4 Tips for a Homemade Chinese New Year Party

Staff Writer
Celebrate the Year of the Rabbit with food and crafts you can make yourself.

Photo Sasabune Omakase Modified: Flickr/erin/CC 4.0

Chinese New Year is one of the largest and most important holidays in Chinese culture. Like our traditional New Year, the Chinese New Year not only signifies a transition in the calendar, but it also gives people a chance to start anew and exchange wishes of happiness, vitality, and good fortune with friends and family.

To celebrate the ringing in of the Year of the Rabbit on February 3rd, why not host your own Chinese New Year party? Don’t worry if you’re reading this while sitting at your desk in the office, not realizing Thursday is the Chinese New Year. With some help from your friends, and a stop for some food, flowers, and paper supplies, you'll have everything you need for a for a Chinese-themed evening. Just remind your friends that you'll need them to lend you a hand rolling spring rolls, and to not forget to bring the booze (see our tips, below).

 

1. Go Red and Gold

When it comes to the Chinese New Year, think red and gold. These two colors are traditionally associated with the holiday; red is a color that symbolizes power, vitality, and happiness, while gold signifies good luck (and money). If your party store sells special Chinese New Year decorations kits, you can buy those — or you can create your own mix of décor. 

At home, go through your cabinets and pull out those red napkins and yellow or gold-rimmed plates (if you have them) for setting the table. For height, stick a couple of branches of apple or peach blossom branches from your local florist into a tall, glass cylinder, for height.

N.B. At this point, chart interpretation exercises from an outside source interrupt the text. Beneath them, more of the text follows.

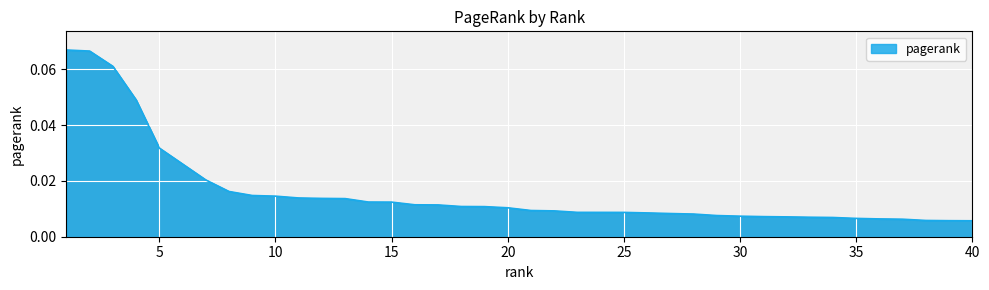

Reading left to right, list all the values displayed in this chart.

0.1	0.1	0.1	0.0	0.0	0.0	0.0	0.0	0.0	0.0	0.0	0.0	0.0	0.0	0.0	0.0	0.0	0.0	0.0	0.0	0.0	0.0	0.0	0.0	0.0	0.0	0.0	0.0	0.0	0.0	0.0	0.0	0.0	0.0	0.0	0.0	0.0	0.0	0.0	0.0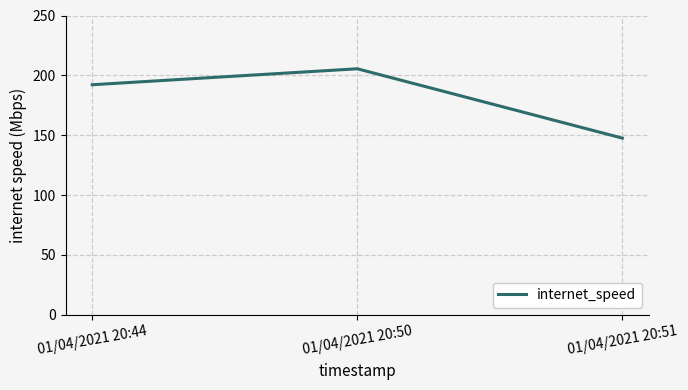

List the labels in order of value, smallest first.

01/04/2021 20:51, 01/04/2021 20:44, 01/04/2021 20:50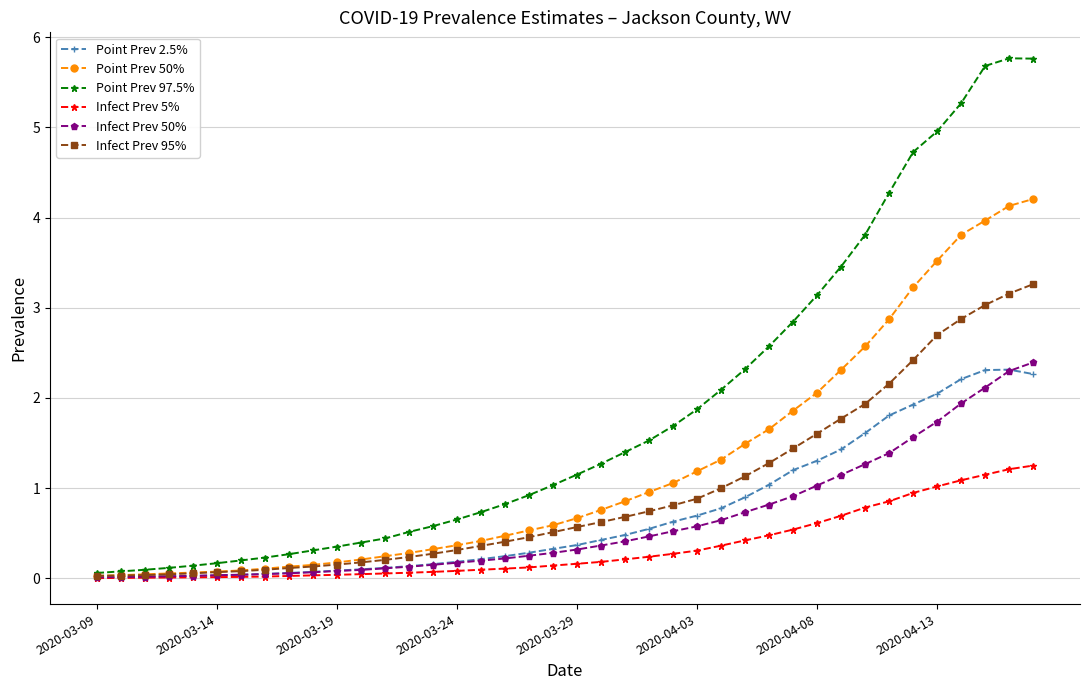

Which series has the largest total across all categories?

Point Prev 97.5%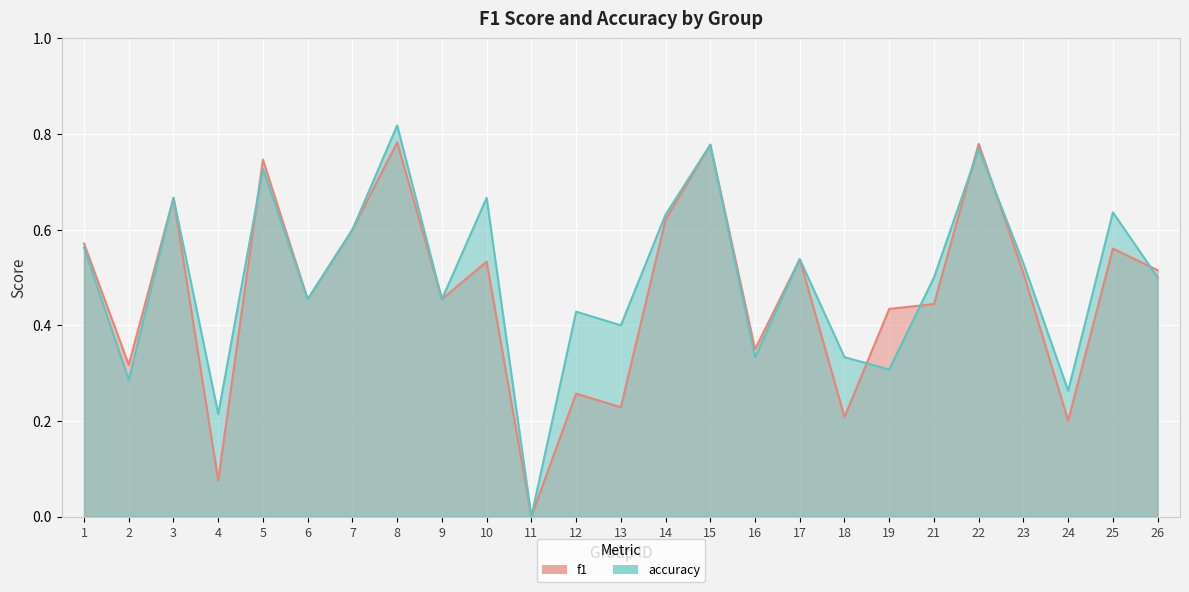

Read the accuracy value at 2.

0.3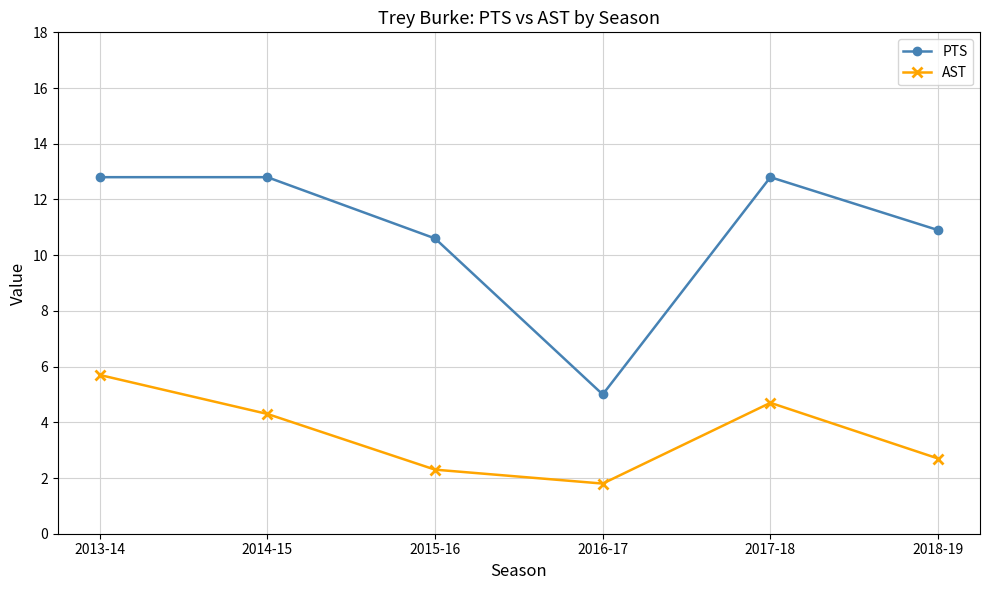

How many distinct data groups are displayed?

2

While you could use red and gold-colored confetti sprinkled on the table for some glitter, we light the warm glow tea candles give when placed in red and gold paper mached votive holders.

Paper-Mâché Votives:

What you need:

Glass votive holders (or empty glass yogurt jars or Ball jars); glue, paint brush, red and gold tissue paper, scissors for cutting paper, jar for mixing water and glue.

How-to:

1. Thin out glue with water (about one part glue to two parts water) and tear or cut tissue paper into 1-2-inch squares.

2. Paint a thin layer of glue on to outside of votive holder. Then, overlapping the squares, add the tissue paper piece by piece, lightly brushing the outside of the paper with glue so that it sticks. Continue until the sides are covered.

3. Let the votive holder dry, then put a candle inside.

 

2. Chinese-Themed Decor

For ambiance, have your friends help you make some construction paper lanterns to hang across your ceiling, then light the votives and lower the lights. Stuffing a dragon-shaped piñata with your favorite candy is optional. 

Chinese Lanterns:

What you need:

Red and yellow construction paper, scissors, tape, hole punch, curling ribbon or string for hanging lanterns.

How-to:

1. Fold the construction paper in half, length-wise, so you have about an 11-by-4-inch column.

2. With the scissors, make cuts along the folded edge, about every inch or so, going about ¾ths the way up the paper.

3. Tape the short ends together, making sure to push down the top so that the middle fold is at about a 50 degree angle.

4. If you want to hang the lantern, punch a hole on either side of the top and tie a loop of ribbon at the top. You can also scatter the lanterns around the room on tables and bookcases.

 

3. A Chinese Food Menu

Hosting a Chinese New Year party — decorations or no decorations — is easy, with the help of your friends. While you could order in your favorite Chinese food dishes, we suggest that you instead opt for a couple of dishes that are traditionally eaten on the holiday to bring good fortune and that your friends can help you assemble. Try these decadent foie-gras dumplings that we'll even show you how to make and these light yet delicious Asian spring rolls, along with some braised eggplant, Chinese-style, as a side vegetable. If you've got more than a handful of people coming, we'd also add a classic favorite, Asian sesame noodles, to the menu, as well (especially because long noodles are thought to bring you a long life!)

 For dessert, serve fortune cookies along with vanilla ice cream, topped with canned mandarin oranges. Or, if you have more time, make some plain yellow cupcakes, then decorate them with orange-tinted frosting and candied oranges, for garnish.

 

4. Themed Drinks

To keep with the red and gold theme, serve red and gold-hued drinks. While plain old red and white wines would suffice, we’d serve up some cheap sparkling wine and add a splash of Grand Marnier (a mandarin orange segment, or twist of orange, as a garnish is optional). For something non-sparkling and red, make an adults-only version of a Shirley Temple, spiking the ginger ale-grenadine mixture with a splash of white rum or vodka.